Data shown:
──────────────────────────────

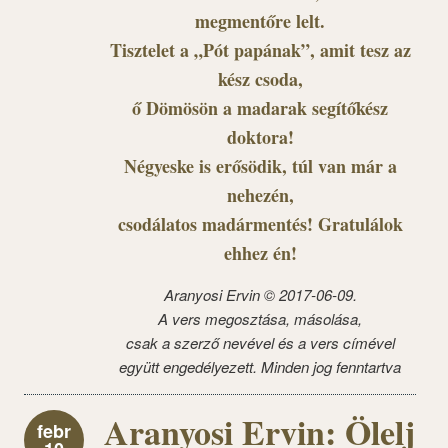
megmentőre lelt.
Tisztelet a „Pót papának”, amit tesz az
kész csoda,
ő Dömösön a madarak segítőkész
doktora!
Négyeske is erősödik, túl van már a
nehezén,
csodálatos madármentés! Gratulálok
ehhez én!
Aranyosi Ervin © 2017-06-09.
A vers megosztása, másolása,
csak a szerző nevével és a vers címével
együtt engedélyezett. Minden jog fenntartva
Aranyosi Ervin: Ölelj
febr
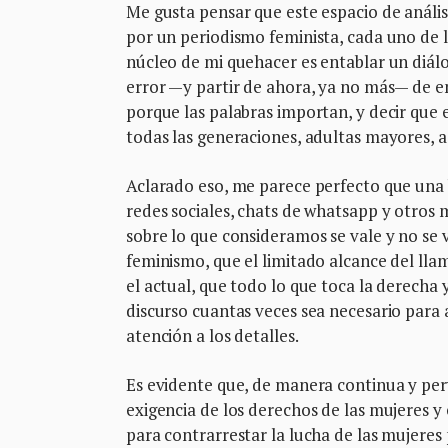
Me gusta pensar que este espacio de anális
por un periodismo feminista, cada uno de l
núcleo de mi quehacer es entablar un diálo
error —y partir de ahora, ya no más— de en
porque las palabras importan, y decir que 
todas las generaciones, adultas mayores, a
Aclarado eso, me parece perfecto que una 
redes sociales, chats de whatsapp y otros
sobre lo que consideramos se vale y no se 
feminismo, que el limitado alcance del lla
el actual, que todo lo que toca la derecha
discurso cuantas veces sea necesario para
atención a los detalles.
Es evidente que, de manera continua y perv
exigencia de los derechos de las mujeres y
para contrarrestar la lucha de las mujeres 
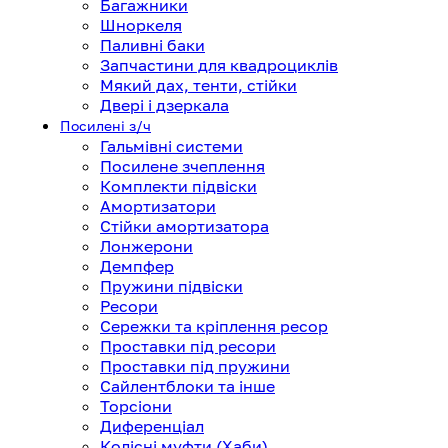
Багажники
Шноркеля
Паливні баки
Запчастини для квадроциклів
Мякий дах, тенти, стійки
Двері і дзеркала
Посилені з/ч
Гальмівні системи
Посилене зчеплення
Комплекти підвіски
Амортизатори
Стійки амортизатора
Лонжерони
Демпфер
Пружини підвіски
Ресори
Сережки та кріплення ресор
Проставки під ресори
Проставки під пружини
Сайлентблоки та інше
Торсіони
Диференціал
Колісні муфти (Хаби)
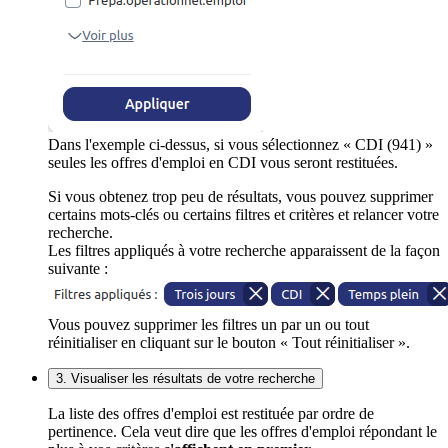
Dans l'exemple ci-dessus, si vous sélectionnez « CDI (941) »
seules les offres d'emploi en CDI vous seront restituées.
Si vous obtenez trop peu de résultats, vous pouvez supprimer
certains mots-clés ou certains filtres et critères et relancer votre
recherche.
Les filtres appliqués à votre recherche apparaissent de la façon
suivante :
Vous pouvez supprimer les filtres un par un ou tout
réinitialiser en cliquant sur le bouton « Tout réinitialiser ».
3. Visualiser les résultats de votre recherche
La liste des offres d'emploi est restituée par ordre de
pertinence. Cela veut dire que les offres d'emploi répondant le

──────────────────────────────

Task item: Find all the lines with "filtres" in the data and copy them.

Answer area:
certains mots-clés ou certains filtres et critères et relancer votre
Les filtres appliqués à votre recherche apparaissent de la façon
Vous pouvez supprimer les filtres un par un ou tout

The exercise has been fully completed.